*DOCUMENT PASSAGE*:
########################################
Sanford Health CEO Kelby Krabbenhoft, who late last week said he didn't need to wear a mask because he is immune from contracting or transmitting COVID-19 since he tested positive, is retiring.
"We decided that today was a good time to retire," Krabbenhoft said in an emailed statement. "Sanford is in a good place, strongest ever. It is Thanksgiving week and almost exactly 25 years since my family came here. It is a good time to say 'goodbye.'"
Sioux Falls, S.D.-based Sanford's board of trustees on Tuesday described the decision as mutual, and appointed Bill Gassen as Krabbenhoft's replacement, effectively immediately. Gassen most recently served as Sanford's chief administrative officer and has been with the health system since 2012.
Board chair Brent Teiken said in a news release that Gassen's substantial experience with the organization makes him the right person to lead Sanford through these unprecedented times.
"We're extremely optimistic about having his steady hand at the wheel in partnership with our existing leadership team," Teiken said.
Krabbenhoft has served in the CEO role at Sanford since 1996, according to the health system's news release. His total compensation was almost $3.2 million in the year ended June 30, 2018, the latest year for which information is available, according to GuideStar.
His departure comes at a crucial time for Sanford. It's working to close a recently announced merger with Salt Lake City-based Intermountain Healthcare to form a $15 billion health system, the country's seventh largest by revenue. In an emailed statement, Intermountain said that Krabbenhoft's retirement doesn't change its plans to finalize the deal by mid-2021.
Even without the surprise announcement, Krabbenhoft's retirement wasn't likely far off, as the combined health system would be led by Intermountain's CEO, Dr. Marc Harrison.
Krabbenhoft came under scrutiny last week when he sent an internal email to Sanford's 50,000 employees saying that wearing a mask "defies its efficacy and purpose" and sends an "untruthful message that I am susceptible to infection or could transmit it."
A day later, a group of Sanford executives—including Executive Vice President Micah Aberson and excluding Krabbenhoft—wrote an email to employees saying that "when it comes to immunity, the science is evolving and we must continue to follow CDC guidelines." They recommended wearing masks whether or not someone had contracted the virus, and that they "regret that (Krabbenhoft's) message left many frustrated and disappointed."
########################################
*LISTED RECORDS*:
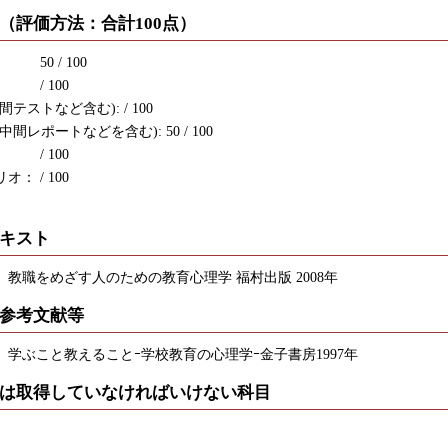
（評価方法：合計100点）
0 / 100
 / 100
テストなど含む): / 100
間レポートなどを含む): 50 / 100
/ 100
： / 100
キスト
教職をめざす人のための教育心理学 福村出版 2008年
参考文献等
 学ぶこと教えることｰ学校教育の心理学ｰ金子書房1997年
は取得していなければいけない科目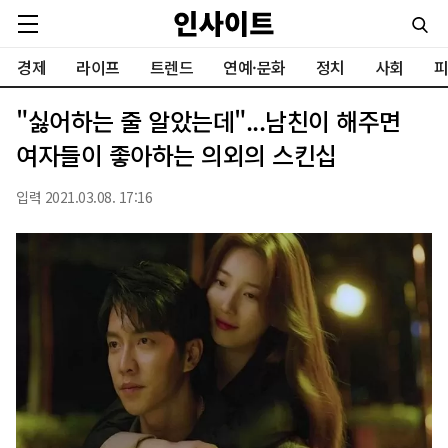
경제
라이프
트렌드
연예·문화
정치
사회
피
"싫어하는 줄 알았는데"...남친이 해주면
여자들이 좋아하는 의외의 스킨십
입력 2021.03.08. 17:16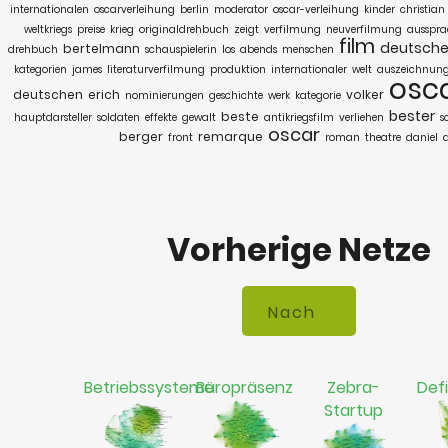
internationalen
oscarverleihung
berlin
moderator
oscar-verleihung
kinder
christian
weltkriegs
preise
krieg
originaldrehbuch
zeigt
verfilmung
neuverfilmung
ausspra
film
deutsch
bertelmann
drehbuch
schauspielerin
los
abends
menschen
kategorien
james
literaturverfilmung
produktion
internationaler
welt
auszeichnun
osc
deutschen
erich
volker
nominierungen
geschichte
werk
kategorie
bester
beste
hauptdarsteller
soldaten
effekte
gewalt
antikriegsfilm
verliehen
s
oscar
berger
remarque
front
roman
theatre
daniel
Vorherige Netze
Betriebssysteme
Büropräsenz
Zebra-
Defi
Startup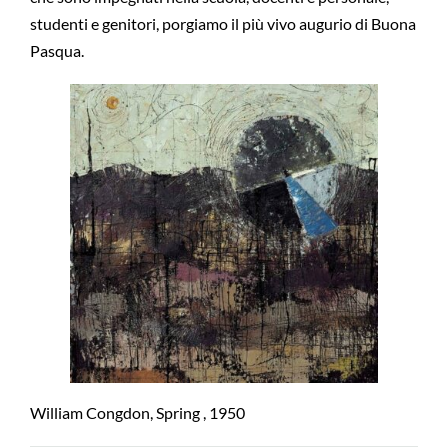
studenti e genitori, porgiamo il più vivo augurio di Buona
Pasqua.
William Congdon, Spring , 1950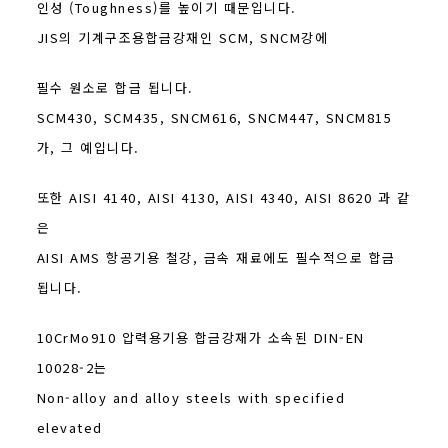
인성 (Toughness)를 높이기 때문입니다.
JIS의 기계구조용합금강재인 SCM, SNCM강에
필수 원소로 합금 됩니다.
SCM430, SCM435, SNCM616, SNCM447, SNCM815
가, 그 예입니다.
또한 AISI 4140, AISI 4130, AISI 4340, AISI 8620 과 같
은
AISI AMS 항공기용 철강, 금속 재료에도 필수적으로 합금
됩니다.
10CrMo910 압력용기용 합금강재가 소속된 DIN-EN
10028-2는
Non-alloy and alloy steels with specified
elevated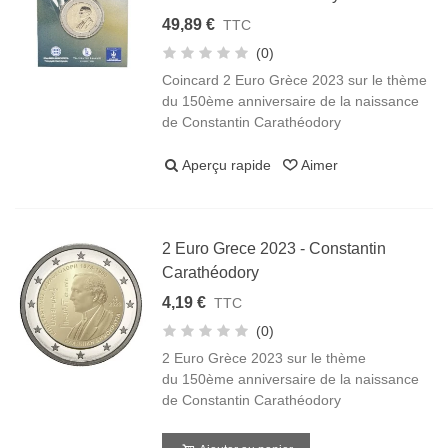
49,89 €
TTC
(0)
Coincard 2 Euro Grèce 2023 sur le thème
du 150ème anniversaire de la naissance
de Constantin Carathéodory
Aperçu rapide
Aimer
2 Euro Grece 2023 - Constantin
Carathéodory
4,19 €
TTC
(0)
2 Euro Grèce 2023 sur le thème
du 150ème anniversaire de la naissance
de Constantin Carathéodory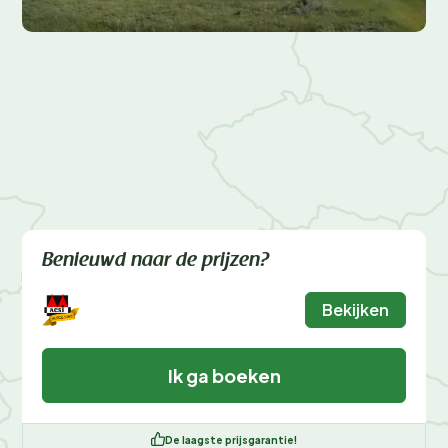
Benieuwd naar de prijzen?
Bekijken
Ik ga boeken
De laagste prijsgarantie!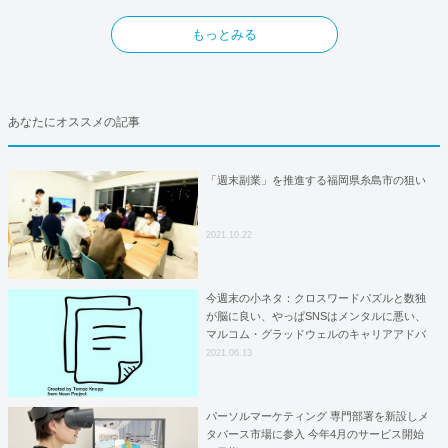
もっとみる
あなたにオススメの記事
「週末副業」を推進する福岡県糸島市の狙い
2021.10.22
今週末の小ネタ：クロスワードパズルと数独
が脳に良い、やっぱSNSはメンタルに悪い、
マルコム・グラッドウェルのキャリアアドバ
イス
2021.06.13
パーソルマーケティング 専門部署を新設しメ
タバース市場に参入 今年4月のサービス開始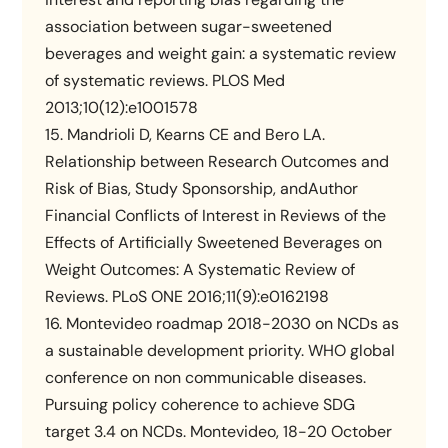
association between sugar-sweetened
beverages and weight gain: a systematic review
of systematic reviews. PLOS Med
2013;10(12):e1001578
15. Mandrioli D, Kearns CE and Bero LA.
Relationship between Research Outcomes and
Risk of Bias, Study Sponsorship, andAuthor
Financial Conflicts of Interest in Reviews of the
Effects of Artificially Sweetened Beverages on
Weight Outcomes: A Systematic Review of
Reviews. PLoS ONE 2016;11(9):e0162198
16. Montevideo roadmap 2018-2030 on NCDs as
a sustainable development priority. WHO global
conference on non communicable diseases.
Pursuing policy coherence to achieve SDG
target 3.4 on NCDs. Montevideo, 18-20 October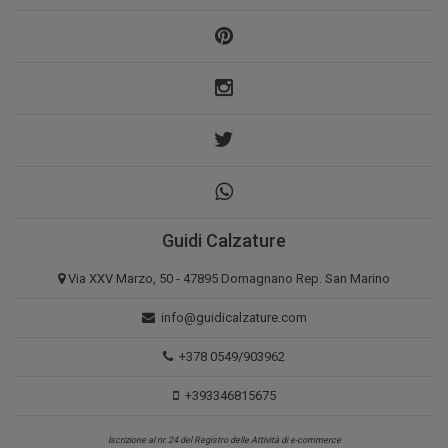
Guidi Calzature
Via XXV Marzo, 50 - 47895 Domagnano Rep. San Marino
info@guidicalzature.com
+378 0549/903962
+393346815675
Iscrizione al nr. 24 del Registro delle Attività di e-commerce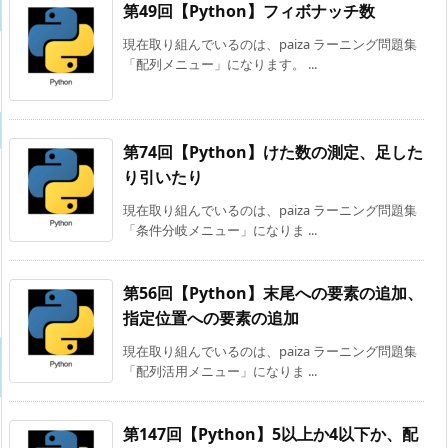
第49回【Python】フィボナッチ数
現在取り組んでいるのは、paiza ラーニング問題集
「配列メニュー」になります。 ...
第74回【Python】けた数の測定、足した
り引いたり
現在取り組んでいるのは、paiza ラーニング問題集
「条件分岐メニュー」になりま ...
第56回【Python】末尾への要素の追加、
指定位置への要素の追加
現在取り組んでいるのは、paiza ラーニング問題集
「配列活用メニュー」になりま ...
第147回【Python】5以上か4以下か、配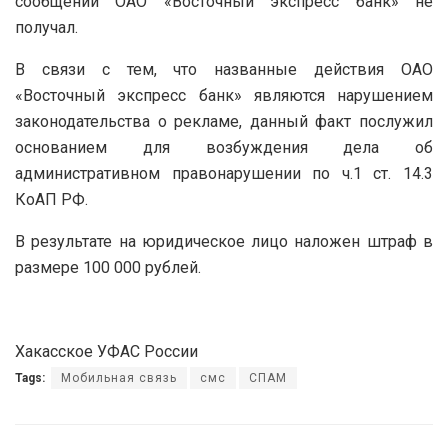
сообщений ОАО «Восточный экспресс банк» не
получал.
В связи с тем, что названные действия ОАО
«Восточный экспресс банк» являются нарушением
законодательства о рекламе, данный факт послужил
основанием для возбуждения дела об
административном правонарушении по ч.1 ст. 14.3
КоАП РФ.
В результате на юридическое лицо наложен штраф в
размере 100 000 рублей.
Хакасское УФАС России
Tags:
Мобильная связь
смс
СПАМ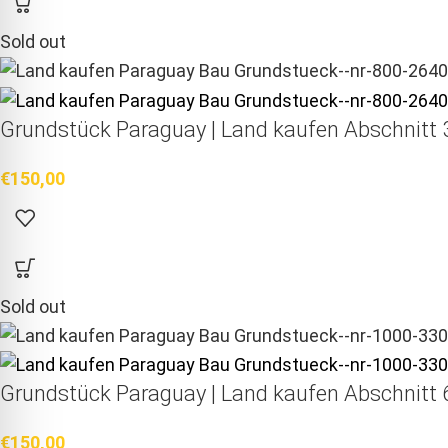
Sold out
Grundstück Paraguay |
Land kaufen
Abschnitt 3
€
150,00
Sold out
Grundstück Paraguay |
Land kaufen
Abschnitt 6
€
150,00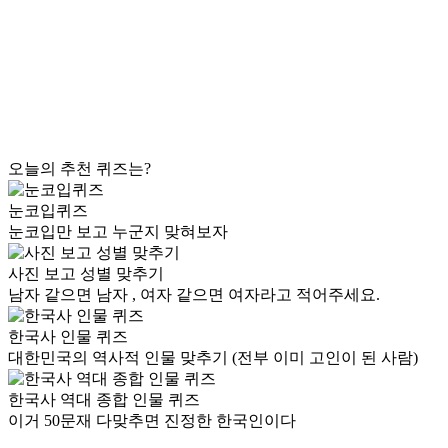
오늘의 추천 퀴즈는?
눈코입퀴즈
눈코입만 보고 누군지 맞혀보자
사진 보고 성별 맞추기
남자 같으면 남자 , 여자 같으면 여자라고 적어주세요.
한국사 인물 퀴즈
대한민국의 역사적 인물 맞추기 (전부 이미 고인이 된 사람)
한국사 역대 종합 인물 퀴즈
이거 50문재 다맞추면 진정한 한국인이다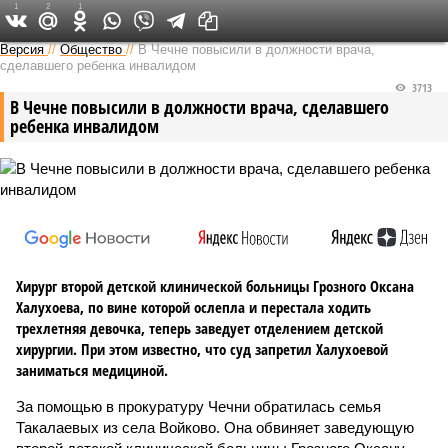
1
2
1
Версия на Кавказе
Версия
//
Общество
//
В Чечне повысили в должности врача,
сделавшего ребенка инвалидом
3713
В Чечне повысили в должности врача, сделавшего
ребенка инвалидом
Хирург второй детской клинической больницы Грозного Оксана
Халухоева, по вине которой ослепла и перестала ходить
трехлетняя девочка, теперь заведует отделением детской
хирургии. При этом известно, что суд запретил Халухоевой
заниматься медициной.
За помощью в прокуратуру Чечни обратилась семья
Такалаевых из села Войково. Она обвиняет заведующую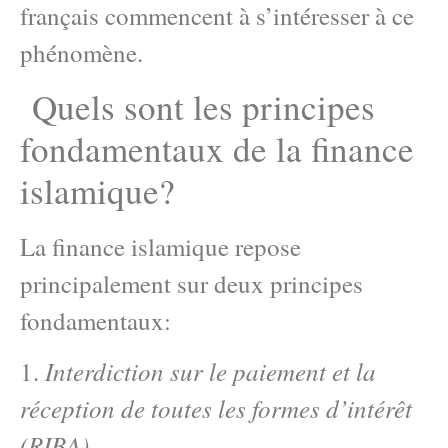
français commencent à s’intéresser à ce
phénomène.
Quels sont les principes
fondamentaux de la finance
islamique?
La finance islamique repose
principalement sur deux principes
fondamentaux:
Interdiction sur le paiement et la
1.
réception de toutes les formes d’intérêt
(RIBA)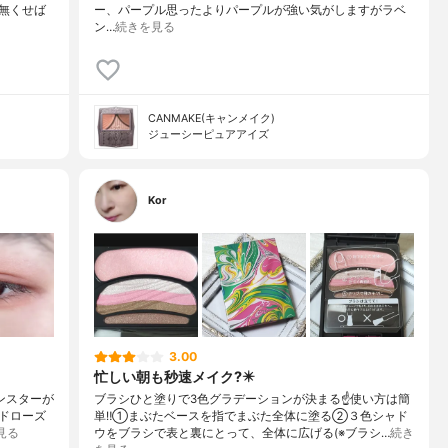
無くせば
ー、パープル思ったよりパープルが強い気がしますがラベ
ン…
続きを見る
CANMAKE(キャンメイク)
ジューシーピュアアイズ
Kor
3.00
忙しい朝も秒速メイク?️✴️
モンスターが
ブラシひと塗りで3色グラデーションが決まる☝️使い方は簡
ルドローズ
単‼️①まぶたベースを指でまぶた全体に塗る②３色シャド
見る
ウをブラシで表と裏にとって、全体に広げる(※ブラシ…
続き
########################################
*REQUIREMENT 1*: Summarize the Sanford Health article in two sentences.
*REQUIREMENT 2*: In the Sanford Health article, swap "merger" for "combination" and give the passage between "His departure comes" and "Dr. Marc Harrison.", inclusive.
*REQUIREMENT 3*: According to the Sanford Health article, why was Krabbenhoft's retirement likely not far off even without the surprise announcement?
The items play no part in what follows and can be left aside.

*PROBLEM SOLUTION 1*: Sanford Health CEO Kelby Krabbenhoft is retiring shortly after saying he didn't need to wear a mask because he tested positive for COVID-19, and the board appointed chief administrative officer Bill Gassen as his replacement, effective immediately. His departure comes as Sanford works to close a merger with Intermountain Healthcare, which said the retirement doesn't change its plans to finalize the deal by mid-2021.

*PROBLEM SOLUTION 2*:
His departure comes at a crucial time for Sanford. It's working to close a recently announced combination with Salt Lake City-based Intermountain Healthcare to form a $15 billion health system, the country's seventh largest by revenue. In an emailed statement, Intermountain said that Krabbenhoft's retirement doesn't change its plans to finalize the deal by mid-2021.
Even without the surprise announcement, Krabbenhoft's retirement wasn't likely far off, as the combined health system would be led by Intermountain's CEO, Dr. Marc Harrison.

*PROBLEM SOLUTION 3*: The combined health system formed by the merger with Intermountain Healthcare would be led by Intermountain's CEO, Dr. Marc Harrison.